Gerzso spent more then twenty years in film, from 1940 to 1964. He was living in a house which had belonged to Julio Castellanos, when one day Francisco Cabrera, the movie producer, knocked on his door. He asked Gunther to do his next film, Santa, with director Norman Foster. This initiated a career of more than 180 films during the famous golden years of Mexican cinematography. During that long period he would go to Churubusco Studios to earn his daily bread. In the afternoons he painted, but without any pretension of making art; it was a form of escape, a violon d'Ingres. For Gunther, painting is the antithesis of filmmaking. One is still, motionless, the other full of action and movement. Painting has a simple technology, film is complicated. Painting is an individual achievement, film a collective one.

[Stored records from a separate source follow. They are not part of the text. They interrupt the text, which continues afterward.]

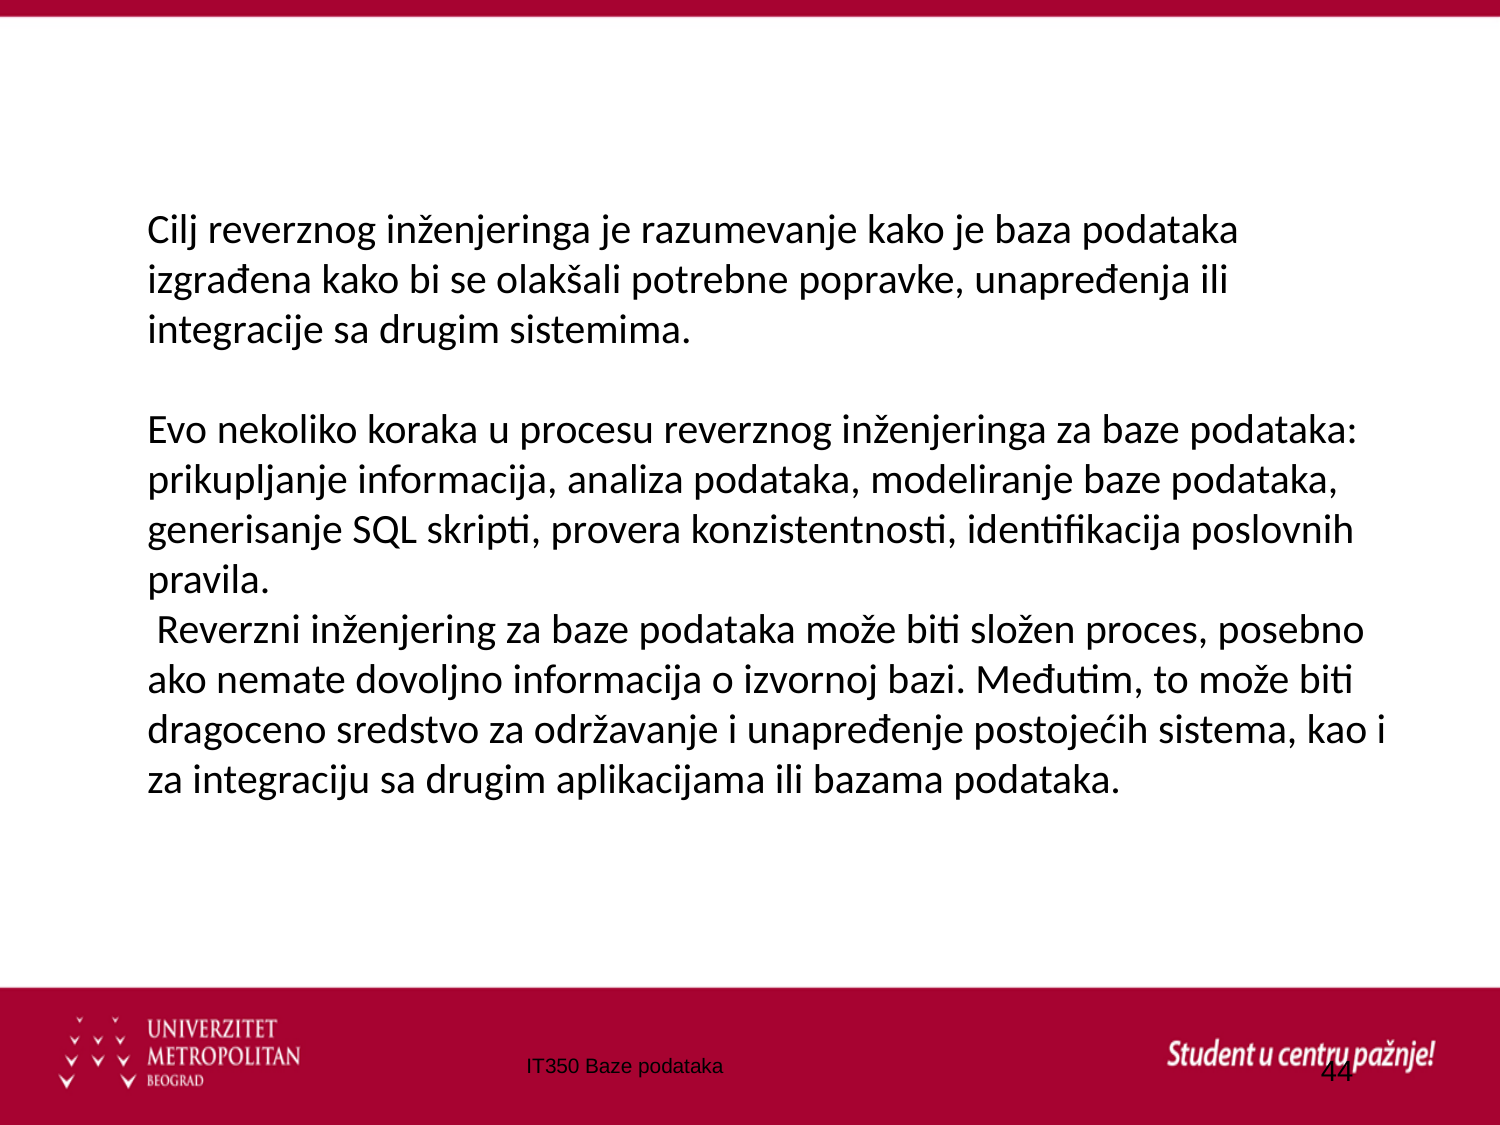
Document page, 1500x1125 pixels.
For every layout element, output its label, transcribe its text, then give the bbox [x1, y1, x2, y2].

text_box Cilj reverznog inženjeringa je razumevanje kako je baza podataka izgrađena kako bi se olakšali potrebne popravke, unapređenja ili integracije sa drugim sistemima. Evo nekoliko koraka u procesu reverznog inženjeringa za baze podataka: prikupljanje informacija, analiza podataka, modeliranje baze podataka, generisanje SQL skripti, provera konzistentnosti, identifikacija poslovnih pravila. Reverzni inženjering za baze podataka može biti složen proces, posebno ako nemate dovoljno informacija o izvornoj bazi. Međutim, to može biti dragoceno sredstvo za održavanje i unapređenje postojećih sistema, kao i za integraciju sa drugim aplikacijama ili bazama podataka. [132, 194, 1426, 810]
picture [0, 0, 1500, 1125]
footer IT350 Baze podataka [511, 1045, 1379, 1104]
slide_number 44 [1306, 1045, 1439, 1103]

The crisis in Europe in 1930, and the economic situation there, interrupted his education in Switzerland. Gunther was living in Lugano with his uncle, Dr. Hans Wendland, an art dealer who instilled in Gunther a love of art and a refined eye. Upon returning to Mexico in 1931, Gunther's first work was in a production of one of Molière's plays. His attitude toward Mexico then was an ambivalent one; he had no access to Mexico's cultural elite, and there were few theaters in existence, so he found his way to the theater world of Cleveland, Ohio, where he worked as a set designer. The American stage technique impressed him, and he learned much about Broadway's theater arts of the thirties. He met Leslie Howard. During the summers he returned to his country and started collecting paintings by Julio Castellanos, Orozco, and Siqueiros.